# My Cichlid Caves



## Takemefishing (Feb 17, 2009)

Hello All,
I am new to this forum(as of yesterday)  I found the forum while searching for "make your own cichlid caves) I was redirected to this forum and a thread by bface1212. He made an amazing flagstone background project. The project itself was way to complicated for little me, but he did inspire me. I purchased some flagstone garden edging from the home*depot and got to work drilling some pretty deep wholes(caves)  My fish just adore them and i already have 2 that claimed them as their homes. The rock is very easy to drill into. I used a small masonary bit. It took me 2 whole days,and alot of arm strength(which i don't really have), so my arms are hurting today, but it was worth it  Here are some pictures. The one in the far back(left) actually is a double piece that connected. There is a cave on the side that's not viewable in the pic. They are not connected in the inside, so they are seperate condo's :lol: Hope you like it!










This is a picture of the double cave in my tank. Again, the side entrance is covered by that plant(that the fish seem to love to nibble on)

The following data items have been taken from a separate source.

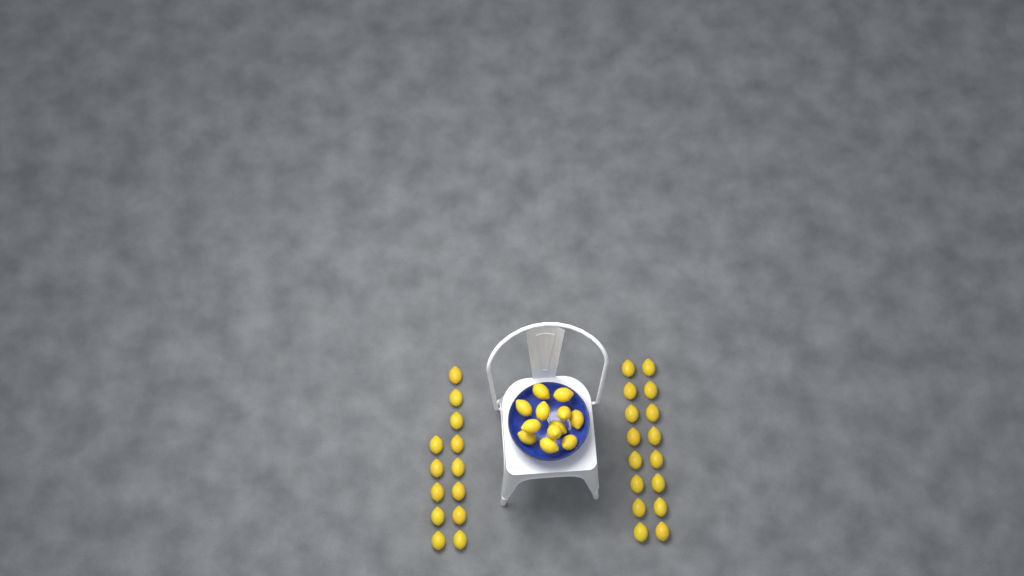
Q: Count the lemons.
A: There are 41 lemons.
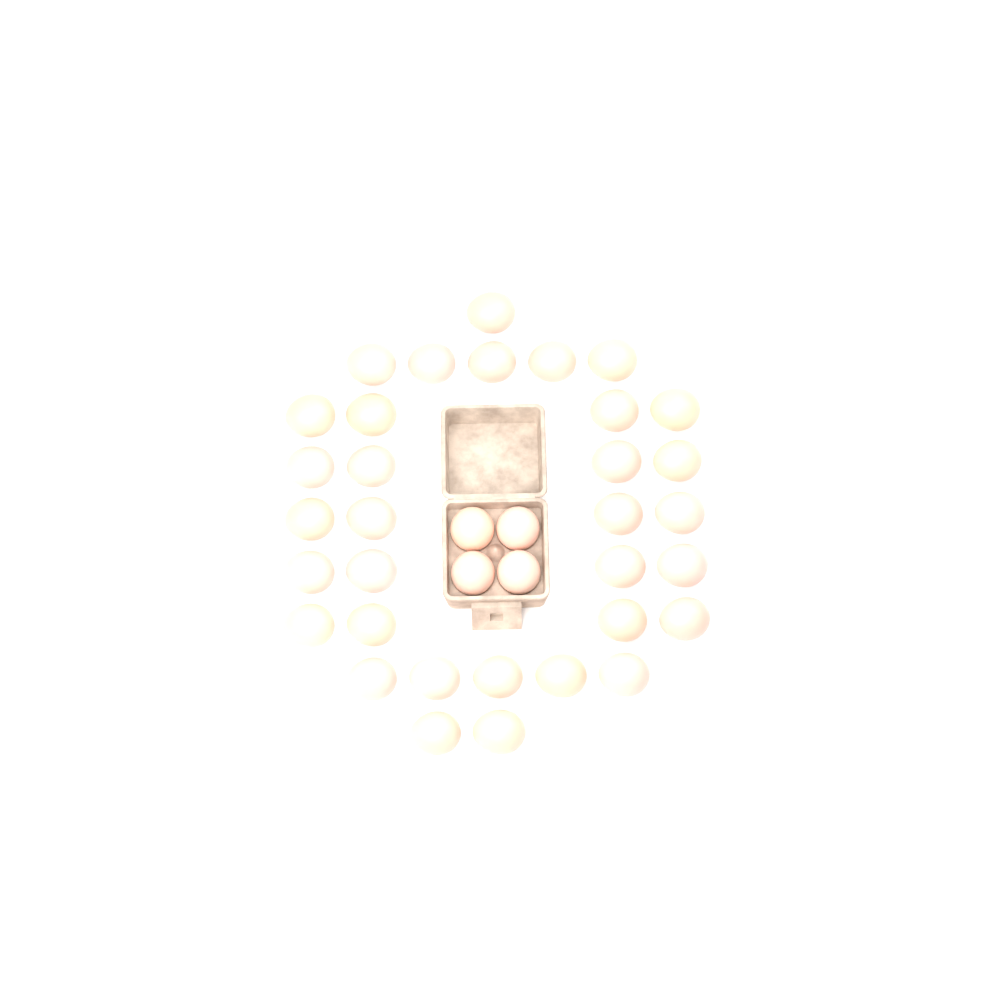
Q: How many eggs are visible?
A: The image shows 37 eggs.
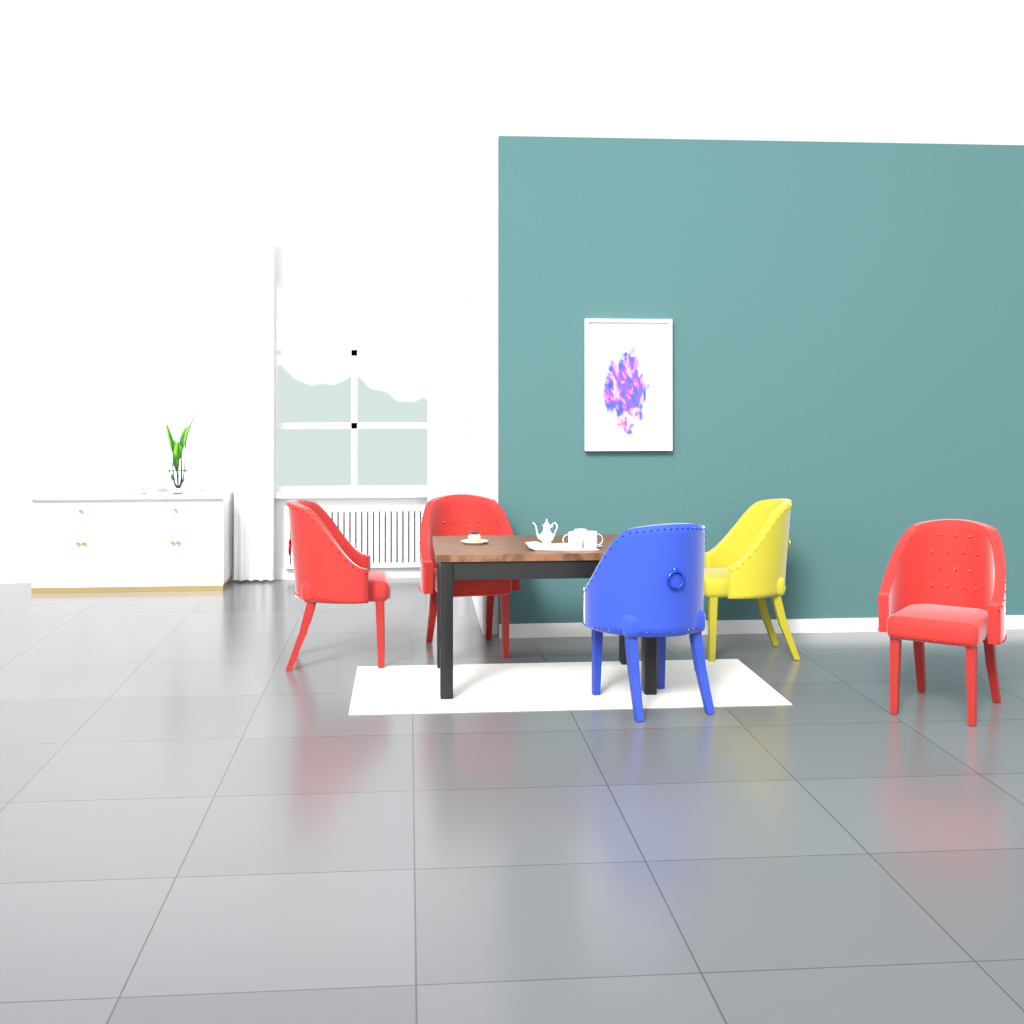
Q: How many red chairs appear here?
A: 3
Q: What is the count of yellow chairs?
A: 1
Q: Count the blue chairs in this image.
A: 1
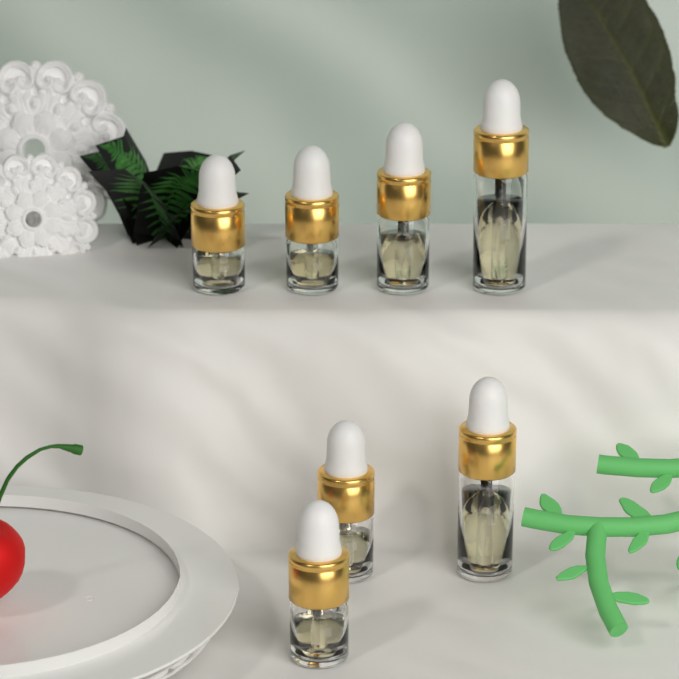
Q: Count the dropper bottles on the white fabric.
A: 7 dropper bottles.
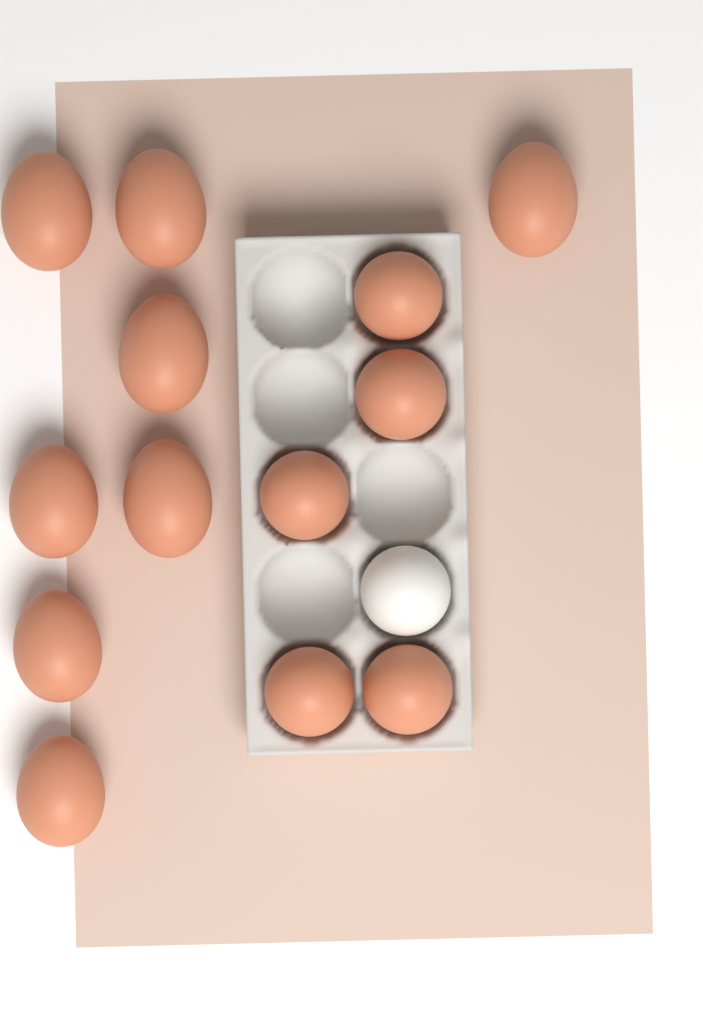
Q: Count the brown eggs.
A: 13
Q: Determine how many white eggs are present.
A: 1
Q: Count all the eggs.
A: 14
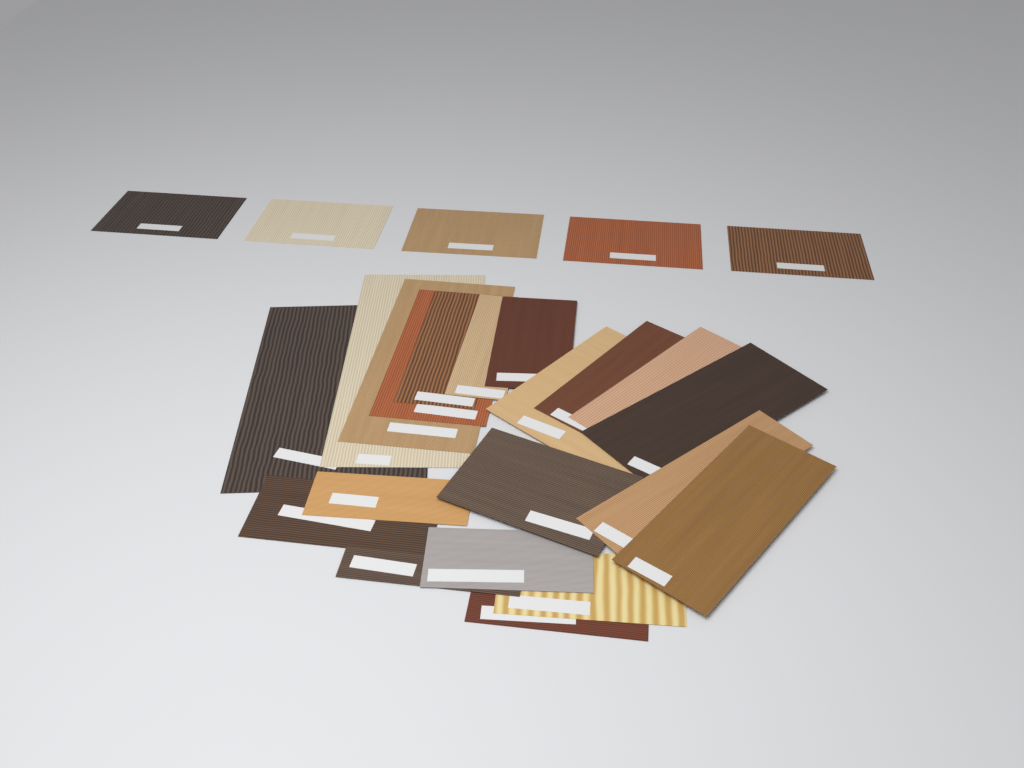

This is one that my convict claimed rather quickly.


----------



## natalie559 (Dec 6, 2007)

Neat idea, thanks for sharing!! And welcome to the forum!


----------



## Takemefishing (Feb 17, 2009)

Thank you Natalie, It was alot of fun! And thank you for the welcome


----------



## madmax666 (Sep 11, 2008)

i like your subtrait!!! They are nice and large but not bad large!!! These look awsome!!! that happened to me while adding some caves in to my tank. My fish swated my hand away from the new cave and took it right from me before i was even finished...i have some driftwood in there now that i hope the fish will use. Also the fry will love some of the moss too i bet. Welcome!! :fish:


----------



## Takemefishing (Feb 17, 2009)

Thanks Max  It's funny, When i first got the tank I spent alot of $ getting it to my liking (as we all do). So I figured i would save a bit, and use the gravel I already had. It was very light colored (browns and tans). I did the whole tank, And i hated it  The tank is right by my PC, everytime i looked at it i was upset at myself for settling. Needless to say, I took all the fish out and changed it to the grey you see. I tend to gravitate more in the direction of dark colors. I am very free spirited, but even my furniture is all black, I just don't get it :wink:

Here is a better look at the gravel in the tank. I also have drift wood (although most is hidden) sorry for the glare, I tried.


----------



## exasperatus2002 (Jul 5, 2003)

nice idea!!


----------



## Coln (Dec 17, 2007)

Pretty cool caves, share ideas is the way :thumb:


----------



## KaiserSousay (Nov 2, 2008)

Sweet, what a nice surprise :thumb: 
I was about to skip over your post, thinking it was yet another substrat encrusted hunk of PVC.


> These look awsome


+1 on that


----------